For the mind’s tendency is to dodge and weave, to use denial, delusion, stupor and all sorts of other crafty means to avoid seeing what otherwise lies right in front of our nose. No one wants the pain of perceiving their own frailty, hurts and unmet needs. So though many of us pay lip-service to the great value of awareness, to some degree we all avoid it.
Do Not Even Think About Having Children
Until you are deeply confident of your capacity to relate under stress, do not even think about having children. Children are major stress-creators. Raising them requires a whole set of difficult skills and even then leaves most people, at least occasionally, bewildered and bedeviled.
The amount of time children take greatly limits a couple’s opportunities to play together, nurture each other, communicate, make love, and generally do the things that keep a relationship on a healthy keel.
Children are also financially costly, which adds to the stress level. Probably most important, children rearrange our psyches, as if they were removing one program from our psyche and adding another.
Marry for the Right Reasons
If you want to enter the heart of relationship – and enjoy the abundant fruits and riches to be found there, marry for the right reasons. When you marry for the right reasons it is as if you have already passed Go three times and are leaping immediately into the fourth truth of self-care.
Marrying for the right reasons is taking care of you from the onset. It is the simplest way to limit the struggle and suffering stage and move directly towards the ultimate phase of personal power and selflessness. First, what are some wrong reasons to marry?
Consider an Alternative to a Committed or Traditional Relationship
Many of us would be better off devoting years to developing relationship tools and practicing more manageable sorts of relationships, such as friendships and separate-abode romances, rather than to become pulled into the vortex of a traditional, committed marriage. (If you truly love someone, Katherine Hepburn once commented, live next door to them.)
If having children is your prime motivation for a relationship, explore arrangements for conceiving or adopting without a mate, and for single parenting. While single-parenting is a handful, it beats constant conflict with a partner. And some people are better equipped for parenting than for marriage. If you are getting married so that you can make love, seriously consider a more liberated approach.
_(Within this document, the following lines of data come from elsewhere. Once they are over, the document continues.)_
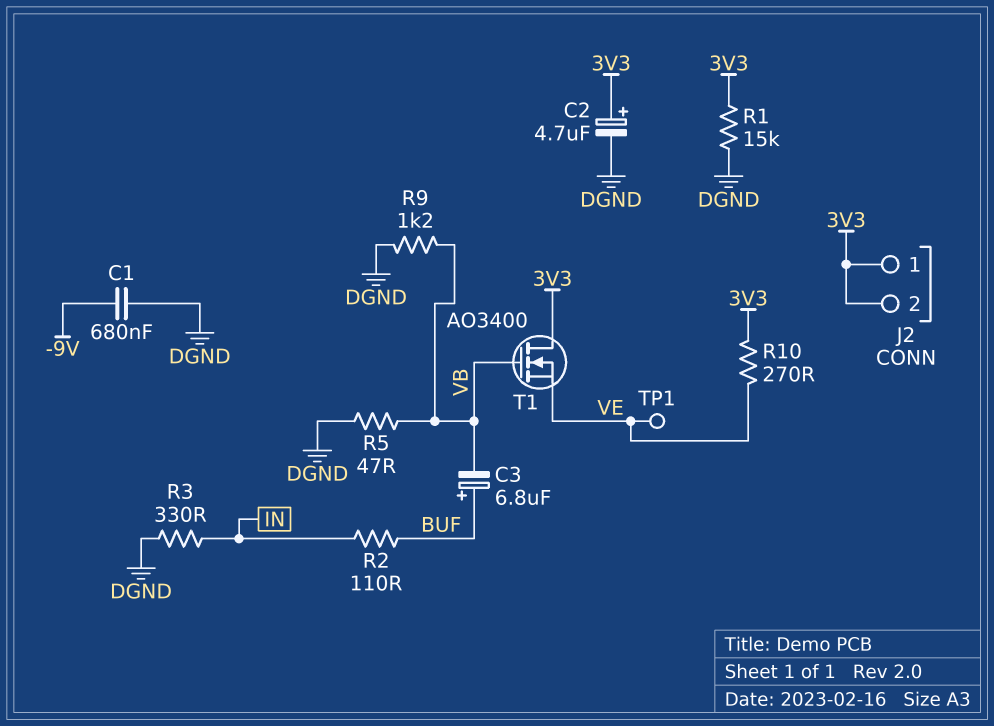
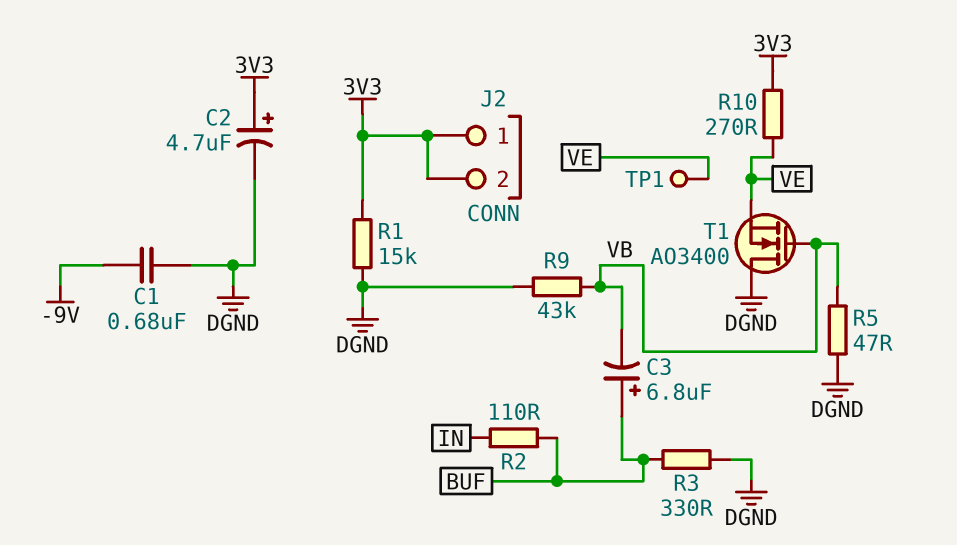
R3: 330 (DGND, IN) -> 330 (BUF, DGND)
R9: 1.2k (DGND, VB) -> 43k (DGND, VB)
T1: NMOS AO3400 (G VB, D 3V3, S VE) -> NMOS AO3400 (G VB, D DGND, S VE)

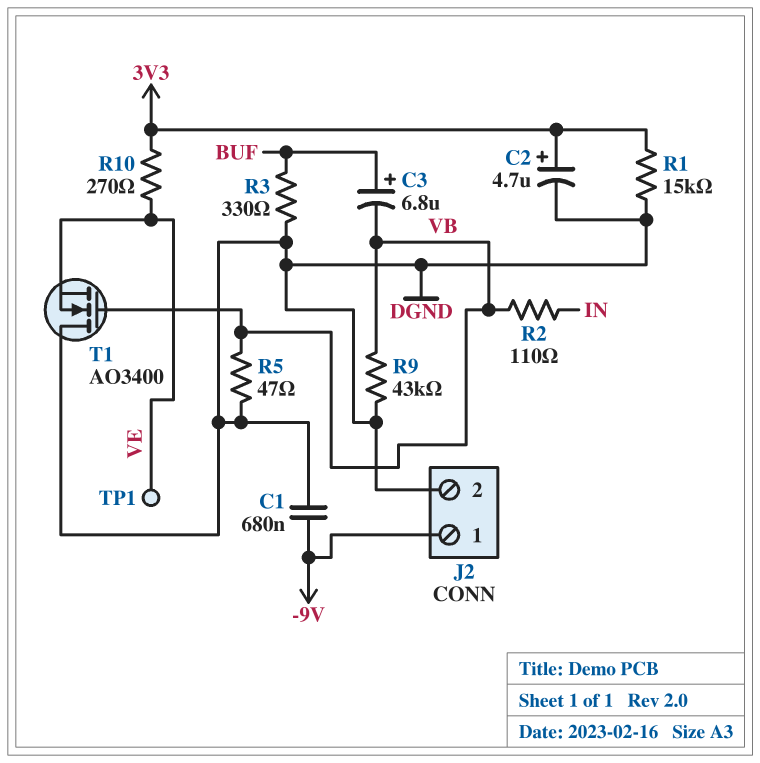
J2 pin 1: 3V3 -> -9V
J2 pin 2: 3V3 -> DGND
R2: 110 (BUF, IN) -> 110 (IN, VB)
Enjoy love-making and leave it at that.
Determine What Means Most to You and Go as Slowly as Possible
If love and committed relationship is not what means most to you, don’t expect much to come of either, anymore than you would expect to become an Olympic gold winner, a multimillionaire, or an astronaut without giving a great deal of yourself to the process.
Enduring, healthy couplehood is probably the single most difficult human task. Albert Einstein described making a mess of two marriages: he could deal with God and the Universe, but not with wives. Heroes and geniuses fail at it.
A Few Scenic Views of Relationships
Sex and Communication
Despite widespread rumors to the contrary, poor sex and poor communication do not ruin relationships; poor relationships ruin sex and communication. If communication skills made the difference specialists claim they make, then therapists and communication specialists would excel at marriage. They do not.
When I ask couples who come for help about their difficulties, often each partner acknowledges that the other was more adept at both love-making and communication in their earlier, better days. It isn’t that people forget how to communicate and make love; they lose interest in trying.
The Eternal Dream
At the heart of the couple relationship is the eternal dream that our partner will be the wonderful mother or father we never had. We desire nothing more than that our partner give us the love, care and protection we didn’t get enough of as children. We never had the perfect parents, but we are still looking for them.